Matt Cutts explained emphatically that using stock photos (or even duplicating photos repeatedly on the same site) does not impact your search engine ranking, negatively or positively.
While this question was put in the context of stock photos, the implications for photographers and artists clearly go beyond that. For example, if an infringer copies and posts a copy of a photo on their site, it doesn’t hurt the ranking of the original photographer and their site.
So while the good news is that legitimate sites won’t be penalized when their images are infringed, the flip side is that infringing sites won’t either. All of the sites that lift photos have the exact same chance for ranking well, including in Google Image Search, that your site does.
Though, for writers, Google sometimes gets it wrong and unfairly penalizes original sites, it gets it right most of the time and keeps the plagiarists out of the search results.
How to deal with duplicate image and site content?
Google’s “Search by Image” is based upon the COLOR PROFILE of the image. Changing the color, adding other elements to the image or reversing the landscape works.

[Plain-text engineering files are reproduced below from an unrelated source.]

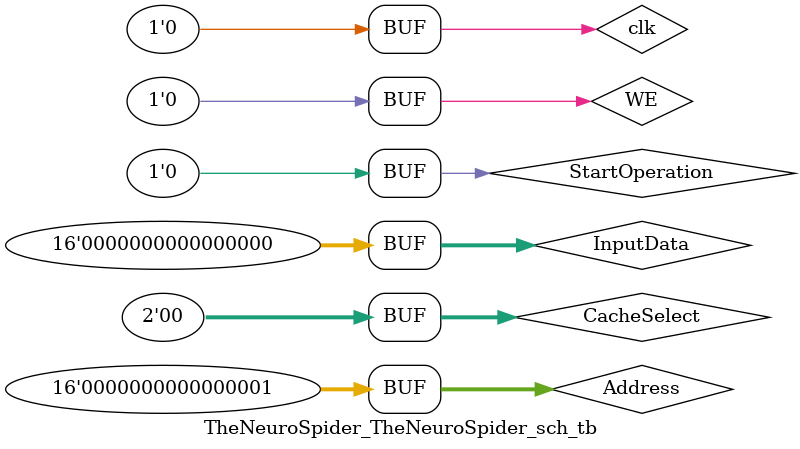
<source format=v>

`timescale 1ns / 1ps

module TheNeuroSpider_TheNeuroSpider_sch_tb();


		parameter offsetRegAddr = 16'h8000;
		parameter indexOffsetRegAddr = 16'h8001;
		parameter weightOffsetRegAddr = 16'h8002;
		parameter numOpsRegAddr = 16'h8003;
		parameter destRegAddr = 16'h8004;	
		parameter actFuncSelRegAddr = 16'h8005;
		
		parameter floatNum1 = 16'h3c00;
		parameter floatNum2 = 16'h4000;
		parameter floatNegNum2 = 16'hc000; 
// Inputs
   reg clk;
   reg [15:0] InputData;
   reg [15:0] Address;
   reg [1:0] CacheSelect;
   reg StartOperation;
   reg WE;

// Output
   wire ReadyForNextOp;
   wire [15:0] OutputData;

// Bidirs

// Instantiate the UUT
   TheNeuroSpider UUT (
		.clk(clk), 
		.ReadyForNextOp(ReadyForNextOp), 
		.OutputData(OutputData), 
		.InputData(InputData), 
		.Address(Address), 
		.CacheSelect(CacheSelect), 
		.StartOperation(StartOperation), 
		.WE(WE)
   );
// Initialize Inputs
 
   initial begin
		clk = 0;
		StartOperation = 0; 


		/*SET ADDRESS OFFSETS*/
		
		
		//Set input data address offset
		WE =1;
		Address = offsetRegAddr;
		InputData = 16'h0001;//To 1

		#100;clk = 1;#100;clk = 0;

		//Set weight address offset
		WE =1;
		Address = weightOffsetRegAddr;
		InputData = 16'h0001;//To 1
		
		#100;clk = 1;#100;clk = 0;
		
		//Set index address offset
		WE =1;
		Address = indexOffsetRegAddr;
		InputData = 16'd1;//To 1
		
		#100;clk = 1;#100;clk = 0;

		/*OTHER CONTROLS*/
		
		//Set destination address
		WE =1;
		Address = destRegAddr;
		InputData = 16'd1;//To loc 1

		#100;clk = 1;#100;clk = 0;

		//Set number of neuron inputs
		WE =1;
		Address = numOpsRegAddr;
		InputData = 16'd2;

		#100;clk = 1;#100;clk = 0;
		
		/*WRITING TO CACHES*/

		//write to input cache

		#100;clk = 1;#100;clk = 0;
		
		//Write first input
		CacheSelect = 2'b00;
		WE =1;
		Address = 16'h0001;//loc 1
		InputData = floatNum1;//val 1
		
		#100;clk = 1;#100;clk = 0;
		
		//Write second input
		WE =1;
		Address = 16'h0002;//loc 2
		InputData = floatNum2;//val 2

		#100;clk = 1;#100;clk = 0;	

		/*INDEX*/

		#100;clk = 1;#100;clk = 0;
		
		//write first index
		CacheSelect = 2'b01;
		WE =1;
		Address = 16'h0001;//loc 1
		InputData = 16'h0000;//index0
		
		#100;clk = 1;#100;clk = 0;
		
		//write second index
		WE =1;
		Address = 16'h0002;//loc 2
		InputData = 16'h0001;//index 1

		#100;clk = 1;#100;clk = 0;			

		/*weights*/
		
		//write first weight
		CacheSelect = 2'b10;
		WE =1;
		Address = 16'h0001;//loc 1
		InputData = floatNum1;//val 1
		
		#100;clk = 1;#100;clk = 0;
		
		//write second weight
		WE =1;
		Address = 16'h0002;//loc 2
		InputData = floatNum2;//val 2
		
		#100;clk = 1;#100;clk = 0;

		/*ACTIVATION FUNCTION*/
		
		//set activation function.
		WE =1;
		Address = actFuncSelRegAddr;
		InputData = 16'd0;//No Act Func

		#100;clk = 1;#100;clk = 0;
		
		/*RUN Op*/
		WE = 0;
		StartOperation = 1;
		
		#100;clk = 1;#100;clk = 0;
		StartOperation = 0;
		#100;clk = 1;#100;clk = 0;
		#100;clk = 1;#100;clk = 0;
		#100;clk = 1;#100;clk = 0;
		#100;clk = 1;#100;clk = 0;
		#100;clk = 1;#100;clk = 0;
		#100;clk = 1;#100;clk = 0;
		#100;clk = 1;#100;clk = 0;
		#100;clk = 1;#100;clk = 0;
		#100;clk = 1;#100;clk = 0;
		#100;clk = 1;#100;clk = 0;
		#100;clk = 1;#100;clk = 0;
		#100;clk = 1;#100;clk = 0;
		#100;clk = 1;#100;clk = 0;
		#100;clk = 1;#100;clk = 0;
		#100;clk = 1;#100;clk = 0;
		#100;clk = 1;#100;clk = 0;
		#100;clk = 1;#100;clk = 0;
		#100;clk = 1;#100;clk = 0;
		#100;clk = 1;#100;clk = 0;
		#100;clk = 1;#100;clk = 0;
		#100;clk = 1;#100;clk = 0;
		#100;clk = 1;#100;clk = 0;
		


		//Read from location 1
		WE = 0;
		CacheSelect = 2'b00;
		Address = 16'h0001;//good
		
		#100;clk = 1;#100;clk = 0;
		#100;clk = 1;#100;clk = 0;
		#100;clk = 1;#100;clk = 0;
		
   end
endmodule

</source>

duplicate image (or slightly modified image) is ok, make sure other content within page is unique AND still relevant to that image.
To avoid the duplicate image penalty comes in potential inpact totally, use unique images or photos of your products, brand and employees. Stock photos sometimes also means untruthful, cuz they make your audience feels not real.
Some duplicate or similar images may be beneficial to your site. For example, having an image or photo of a coffee cup that Google feels is similar to coffee on a website for a coffee shop is helpful.
Optimize all your images and other multimedia on your site.
Other duplicate or similar images on your site that represent branding or trust are good, such as having Visa, Mastercard or the Better Business Bureau images.